■ Assignment
Once you find the line with "05 May 2021" in the entries below, print it and each line after it up to and including the line with "e11386. DOI: https://doi.org/10.7554/eLife.11386", exactly, without pictures.

■ Recorded data
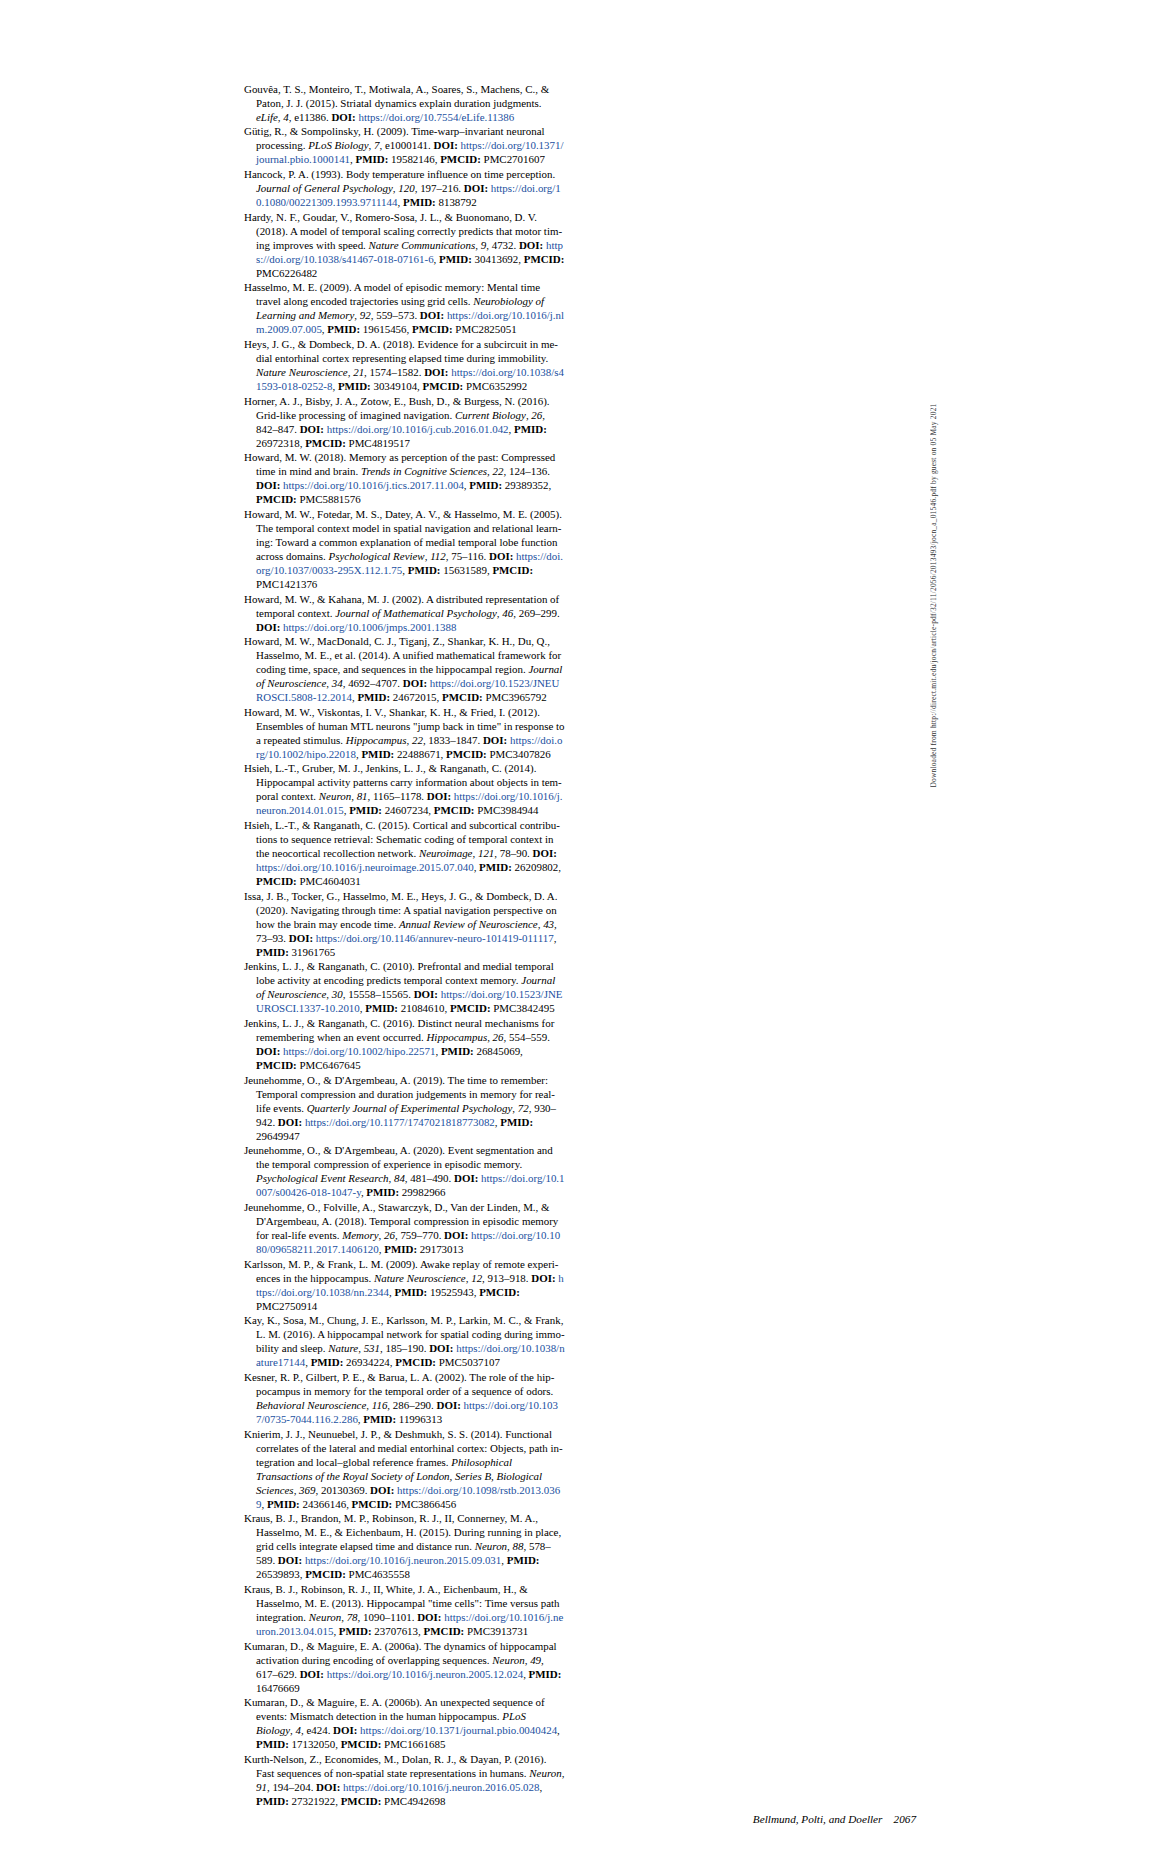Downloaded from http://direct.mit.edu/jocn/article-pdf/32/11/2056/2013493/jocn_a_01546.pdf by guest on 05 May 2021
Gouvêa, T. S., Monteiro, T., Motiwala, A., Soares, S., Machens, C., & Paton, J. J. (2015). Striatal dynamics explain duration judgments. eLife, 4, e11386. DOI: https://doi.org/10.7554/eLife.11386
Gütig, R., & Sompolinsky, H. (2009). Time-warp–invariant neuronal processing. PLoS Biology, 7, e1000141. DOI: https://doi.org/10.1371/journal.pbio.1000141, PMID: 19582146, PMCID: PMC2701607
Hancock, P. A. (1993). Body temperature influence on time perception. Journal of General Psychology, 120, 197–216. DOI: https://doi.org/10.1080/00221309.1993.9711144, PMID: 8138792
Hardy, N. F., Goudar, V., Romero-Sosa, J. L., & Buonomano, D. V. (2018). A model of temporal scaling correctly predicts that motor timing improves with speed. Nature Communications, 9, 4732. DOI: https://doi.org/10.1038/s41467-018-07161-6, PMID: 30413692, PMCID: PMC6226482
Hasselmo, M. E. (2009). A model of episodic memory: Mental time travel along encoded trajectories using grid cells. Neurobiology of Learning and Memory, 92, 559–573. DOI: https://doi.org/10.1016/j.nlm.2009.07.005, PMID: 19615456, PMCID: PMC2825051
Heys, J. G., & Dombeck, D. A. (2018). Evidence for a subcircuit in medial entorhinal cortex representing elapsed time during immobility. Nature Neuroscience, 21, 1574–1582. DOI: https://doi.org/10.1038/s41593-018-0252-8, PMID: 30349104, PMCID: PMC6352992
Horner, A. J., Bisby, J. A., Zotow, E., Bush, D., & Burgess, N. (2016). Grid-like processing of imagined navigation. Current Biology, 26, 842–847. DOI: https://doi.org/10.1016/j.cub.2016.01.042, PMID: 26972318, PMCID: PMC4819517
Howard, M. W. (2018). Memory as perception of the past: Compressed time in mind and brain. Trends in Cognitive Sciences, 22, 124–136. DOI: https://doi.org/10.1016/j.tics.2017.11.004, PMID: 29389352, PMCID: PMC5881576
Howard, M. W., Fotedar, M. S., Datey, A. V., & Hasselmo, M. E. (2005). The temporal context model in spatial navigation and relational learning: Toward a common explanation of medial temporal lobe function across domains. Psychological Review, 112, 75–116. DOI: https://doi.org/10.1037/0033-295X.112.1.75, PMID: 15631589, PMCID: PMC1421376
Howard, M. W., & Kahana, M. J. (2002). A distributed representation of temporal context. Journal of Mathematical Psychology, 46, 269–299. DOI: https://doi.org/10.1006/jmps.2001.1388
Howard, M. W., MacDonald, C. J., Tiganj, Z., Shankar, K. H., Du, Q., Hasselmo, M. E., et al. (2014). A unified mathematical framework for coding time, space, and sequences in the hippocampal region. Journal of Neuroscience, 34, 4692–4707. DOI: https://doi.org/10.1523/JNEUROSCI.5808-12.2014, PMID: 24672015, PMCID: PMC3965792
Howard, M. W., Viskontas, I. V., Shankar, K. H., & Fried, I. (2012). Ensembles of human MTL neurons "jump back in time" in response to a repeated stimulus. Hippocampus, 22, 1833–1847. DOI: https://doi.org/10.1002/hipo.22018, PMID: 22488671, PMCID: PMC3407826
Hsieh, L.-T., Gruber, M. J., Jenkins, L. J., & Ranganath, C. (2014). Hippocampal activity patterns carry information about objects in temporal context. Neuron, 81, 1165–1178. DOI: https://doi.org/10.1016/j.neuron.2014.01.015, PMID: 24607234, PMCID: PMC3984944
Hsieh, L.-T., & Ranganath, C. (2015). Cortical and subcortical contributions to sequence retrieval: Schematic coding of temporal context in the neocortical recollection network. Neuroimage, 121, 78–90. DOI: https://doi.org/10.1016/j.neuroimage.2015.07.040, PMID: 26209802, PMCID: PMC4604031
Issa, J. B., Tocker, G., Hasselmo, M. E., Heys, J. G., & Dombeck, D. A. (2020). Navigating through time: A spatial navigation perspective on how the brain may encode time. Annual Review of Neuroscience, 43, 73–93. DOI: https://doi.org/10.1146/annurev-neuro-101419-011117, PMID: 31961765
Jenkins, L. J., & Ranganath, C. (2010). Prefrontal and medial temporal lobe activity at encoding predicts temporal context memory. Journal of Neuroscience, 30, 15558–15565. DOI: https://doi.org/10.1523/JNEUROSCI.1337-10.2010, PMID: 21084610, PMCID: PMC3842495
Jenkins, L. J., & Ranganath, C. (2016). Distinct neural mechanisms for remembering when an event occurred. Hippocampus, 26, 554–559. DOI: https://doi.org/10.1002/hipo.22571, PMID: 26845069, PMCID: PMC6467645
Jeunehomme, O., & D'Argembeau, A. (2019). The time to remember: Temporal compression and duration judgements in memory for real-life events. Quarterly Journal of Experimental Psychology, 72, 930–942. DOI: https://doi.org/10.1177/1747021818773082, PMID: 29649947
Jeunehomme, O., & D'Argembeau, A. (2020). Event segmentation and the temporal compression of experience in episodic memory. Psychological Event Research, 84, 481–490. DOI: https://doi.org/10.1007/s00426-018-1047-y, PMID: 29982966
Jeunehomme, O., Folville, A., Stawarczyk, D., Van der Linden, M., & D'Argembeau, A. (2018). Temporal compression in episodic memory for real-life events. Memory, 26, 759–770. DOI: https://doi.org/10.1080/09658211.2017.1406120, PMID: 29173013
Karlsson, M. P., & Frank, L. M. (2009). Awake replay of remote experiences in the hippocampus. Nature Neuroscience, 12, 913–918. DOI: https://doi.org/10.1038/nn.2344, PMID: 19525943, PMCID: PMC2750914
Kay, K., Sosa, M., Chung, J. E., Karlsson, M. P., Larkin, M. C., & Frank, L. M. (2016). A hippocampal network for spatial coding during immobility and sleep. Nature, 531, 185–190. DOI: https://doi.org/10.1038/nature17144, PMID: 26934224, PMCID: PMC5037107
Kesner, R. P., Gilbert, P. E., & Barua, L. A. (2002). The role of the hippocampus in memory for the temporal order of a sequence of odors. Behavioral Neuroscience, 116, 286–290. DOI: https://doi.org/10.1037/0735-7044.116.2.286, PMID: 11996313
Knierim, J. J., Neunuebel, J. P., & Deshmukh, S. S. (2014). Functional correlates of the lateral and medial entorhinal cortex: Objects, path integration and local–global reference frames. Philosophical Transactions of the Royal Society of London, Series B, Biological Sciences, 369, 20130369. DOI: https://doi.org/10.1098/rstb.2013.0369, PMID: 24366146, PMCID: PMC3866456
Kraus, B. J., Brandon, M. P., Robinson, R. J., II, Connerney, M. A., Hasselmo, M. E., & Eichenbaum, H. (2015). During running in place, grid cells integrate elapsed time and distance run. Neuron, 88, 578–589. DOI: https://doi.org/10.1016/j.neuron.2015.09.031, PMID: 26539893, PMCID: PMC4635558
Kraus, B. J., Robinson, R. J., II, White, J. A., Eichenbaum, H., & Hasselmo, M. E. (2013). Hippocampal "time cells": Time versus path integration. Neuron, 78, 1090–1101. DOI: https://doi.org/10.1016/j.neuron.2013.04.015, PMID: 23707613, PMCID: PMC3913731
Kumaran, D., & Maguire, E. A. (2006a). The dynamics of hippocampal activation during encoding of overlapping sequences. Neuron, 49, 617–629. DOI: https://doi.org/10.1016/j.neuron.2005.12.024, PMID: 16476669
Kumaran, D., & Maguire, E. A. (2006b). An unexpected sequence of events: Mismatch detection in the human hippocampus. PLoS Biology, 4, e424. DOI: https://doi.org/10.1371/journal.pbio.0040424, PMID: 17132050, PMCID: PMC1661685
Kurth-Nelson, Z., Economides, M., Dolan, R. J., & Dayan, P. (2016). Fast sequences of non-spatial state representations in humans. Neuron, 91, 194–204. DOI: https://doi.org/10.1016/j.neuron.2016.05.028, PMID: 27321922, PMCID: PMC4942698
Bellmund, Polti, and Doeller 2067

---

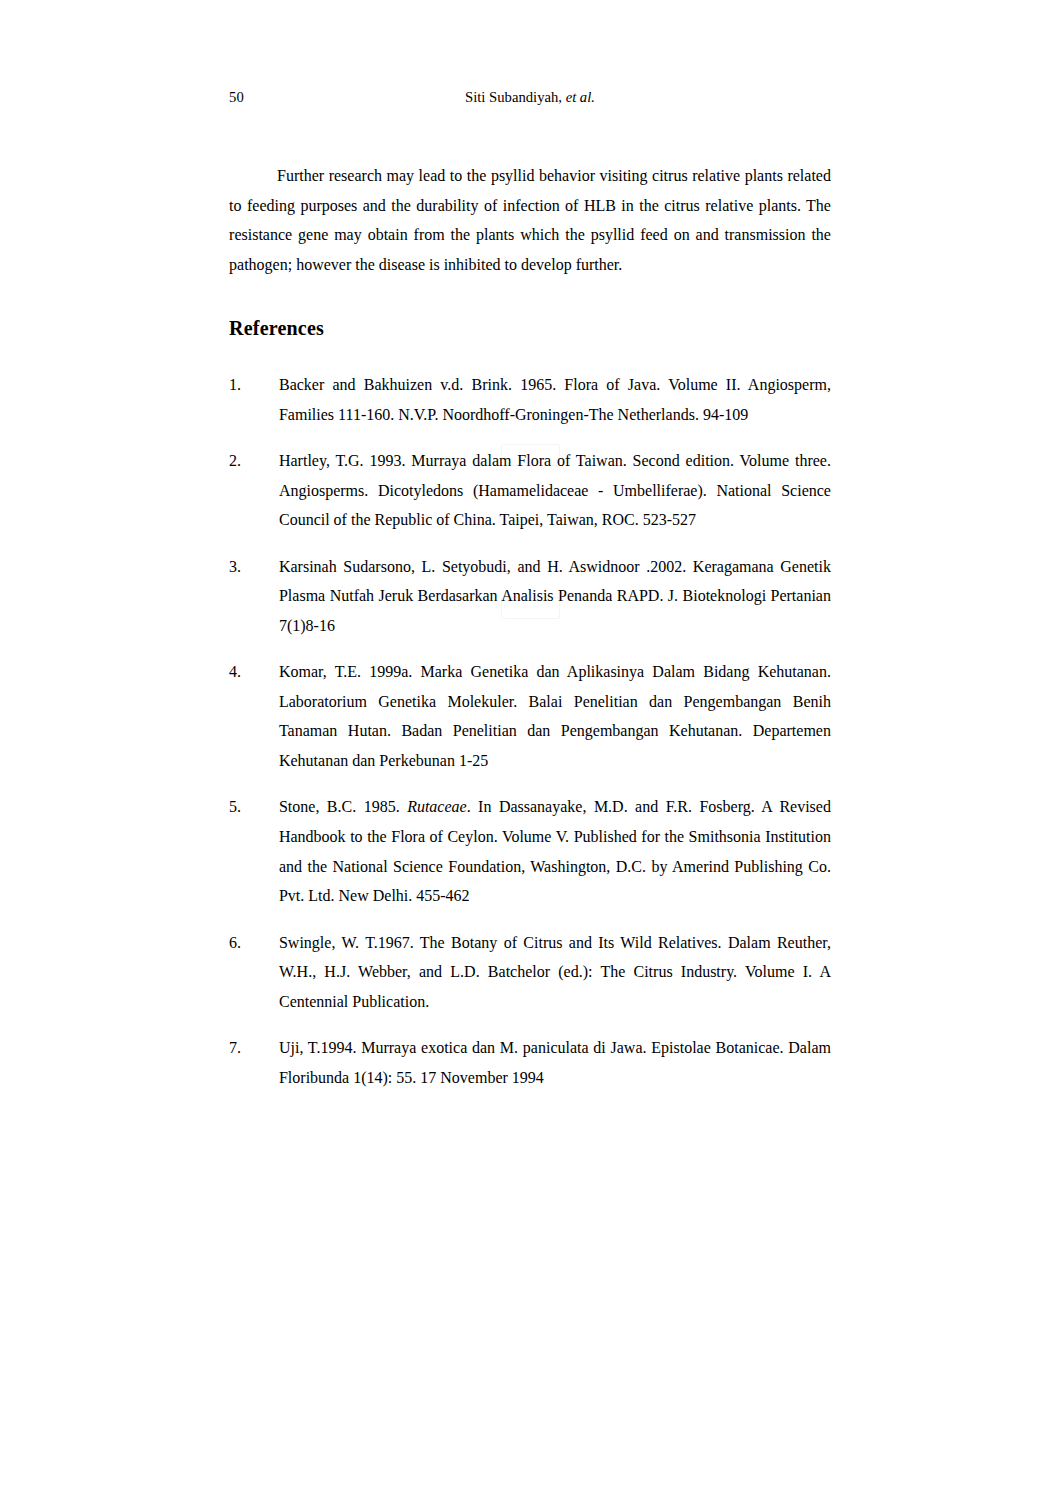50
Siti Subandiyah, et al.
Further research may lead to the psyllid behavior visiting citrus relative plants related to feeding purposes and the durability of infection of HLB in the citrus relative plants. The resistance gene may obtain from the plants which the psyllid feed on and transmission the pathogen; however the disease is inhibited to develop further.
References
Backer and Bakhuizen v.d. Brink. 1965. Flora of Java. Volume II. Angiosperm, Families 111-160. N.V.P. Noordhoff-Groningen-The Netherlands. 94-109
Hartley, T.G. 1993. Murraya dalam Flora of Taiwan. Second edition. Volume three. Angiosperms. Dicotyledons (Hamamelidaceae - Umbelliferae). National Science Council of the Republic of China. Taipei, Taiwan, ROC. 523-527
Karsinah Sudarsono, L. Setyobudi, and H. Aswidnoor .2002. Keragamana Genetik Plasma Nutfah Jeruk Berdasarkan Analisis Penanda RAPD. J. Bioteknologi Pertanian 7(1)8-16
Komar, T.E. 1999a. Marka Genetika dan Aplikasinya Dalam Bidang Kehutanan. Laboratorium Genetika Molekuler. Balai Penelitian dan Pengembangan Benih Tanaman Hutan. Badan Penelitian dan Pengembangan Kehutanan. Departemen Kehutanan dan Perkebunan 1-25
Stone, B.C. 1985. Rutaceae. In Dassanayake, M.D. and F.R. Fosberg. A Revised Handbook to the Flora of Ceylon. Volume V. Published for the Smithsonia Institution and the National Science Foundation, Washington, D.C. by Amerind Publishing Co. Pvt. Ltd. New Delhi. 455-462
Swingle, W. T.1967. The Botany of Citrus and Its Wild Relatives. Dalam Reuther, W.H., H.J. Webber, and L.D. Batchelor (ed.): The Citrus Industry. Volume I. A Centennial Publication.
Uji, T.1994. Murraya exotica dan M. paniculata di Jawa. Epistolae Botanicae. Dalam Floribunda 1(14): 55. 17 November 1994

* * *

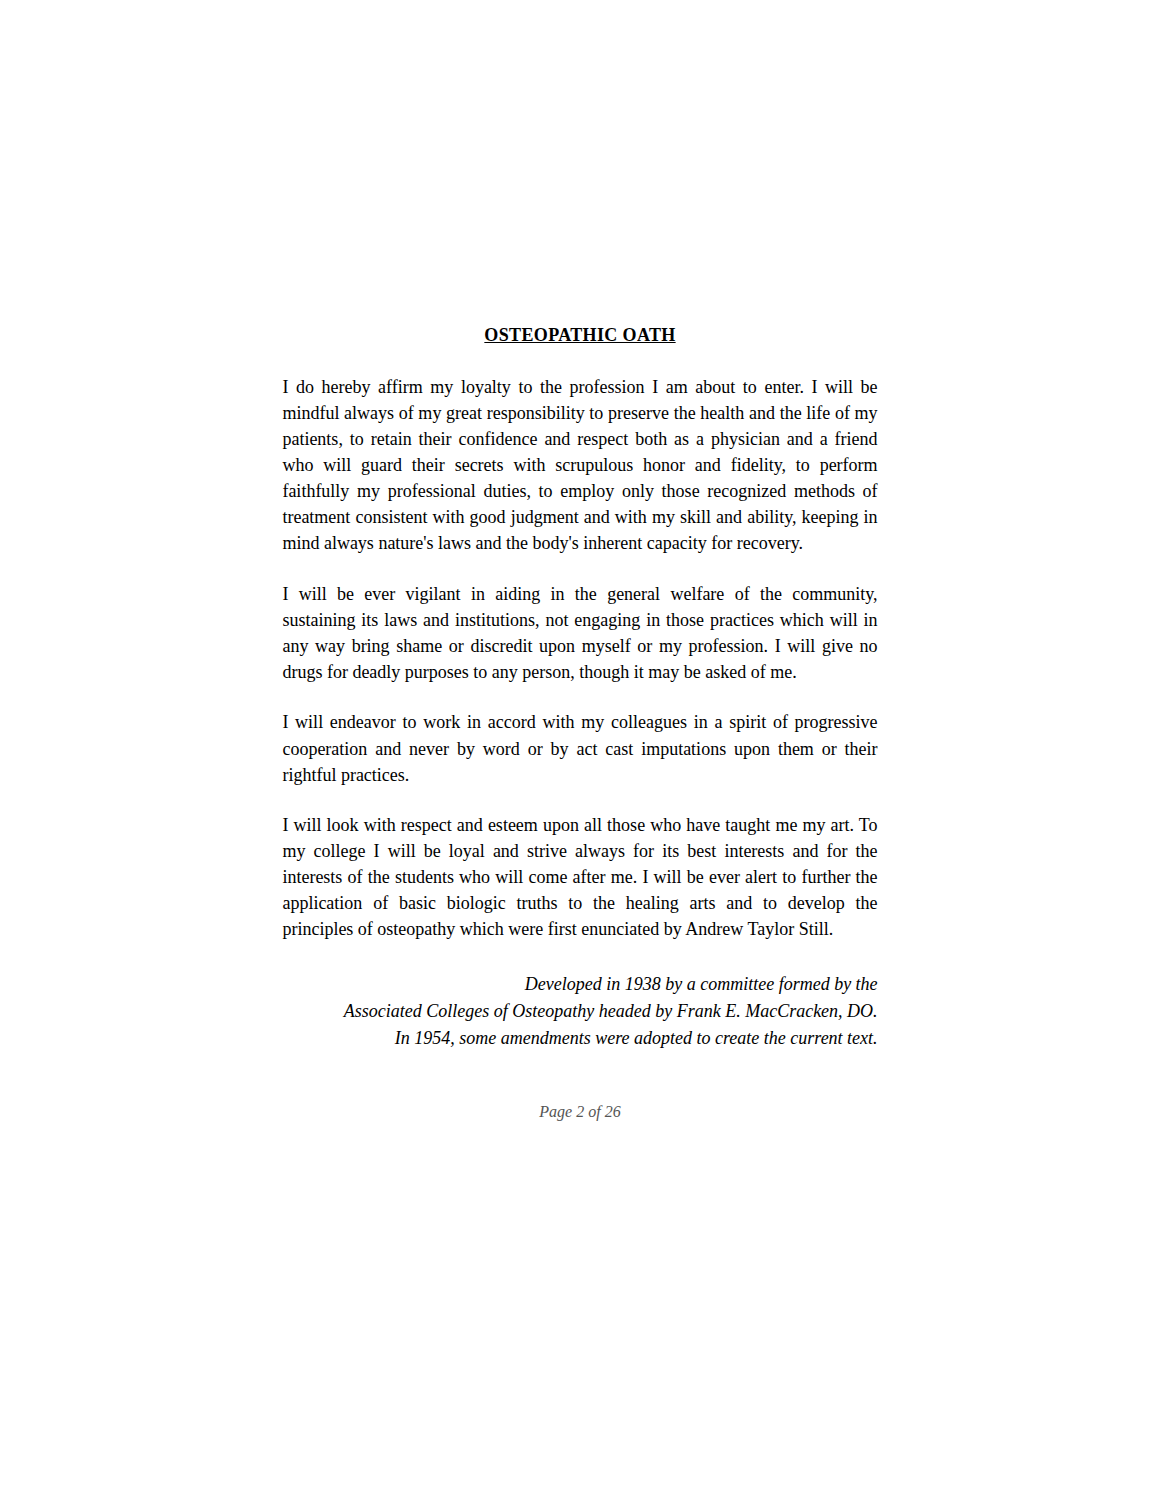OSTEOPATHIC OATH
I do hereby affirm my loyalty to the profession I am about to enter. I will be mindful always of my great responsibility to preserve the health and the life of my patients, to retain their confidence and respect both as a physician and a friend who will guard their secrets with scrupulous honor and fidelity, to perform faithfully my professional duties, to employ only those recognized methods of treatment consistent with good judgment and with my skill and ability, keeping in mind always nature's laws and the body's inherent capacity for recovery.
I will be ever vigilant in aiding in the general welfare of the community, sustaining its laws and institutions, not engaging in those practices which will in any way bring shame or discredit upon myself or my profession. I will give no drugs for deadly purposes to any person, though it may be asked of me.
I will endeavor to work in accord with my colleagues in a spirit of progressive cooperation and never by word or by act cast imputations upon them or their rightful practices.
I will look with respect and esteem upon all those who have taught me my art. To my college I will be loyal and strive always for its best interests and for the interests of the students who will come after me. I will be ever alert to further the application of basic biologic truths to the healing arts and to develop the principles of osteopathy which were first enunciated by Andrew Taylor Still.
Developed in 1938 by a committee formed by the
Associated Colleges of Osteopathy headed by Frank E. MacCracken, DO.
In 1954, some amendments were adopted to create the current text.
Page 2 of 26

■ Solution
Downloaded from http://direct.mit.edu/jocn/article-pdf/32/11/2056/2013493/jocn_a_01546.pdf by guest on 05 May 2021
Gouvêa, T. S., Monteiro, T., Motiwala, A., Soares, S., Machens, C., & Paton, J. J. (2015). Striatal dynamics explain duration judgments. eLife, 4, e11386. DOI: https://doi.org/10.7554/eLife.11386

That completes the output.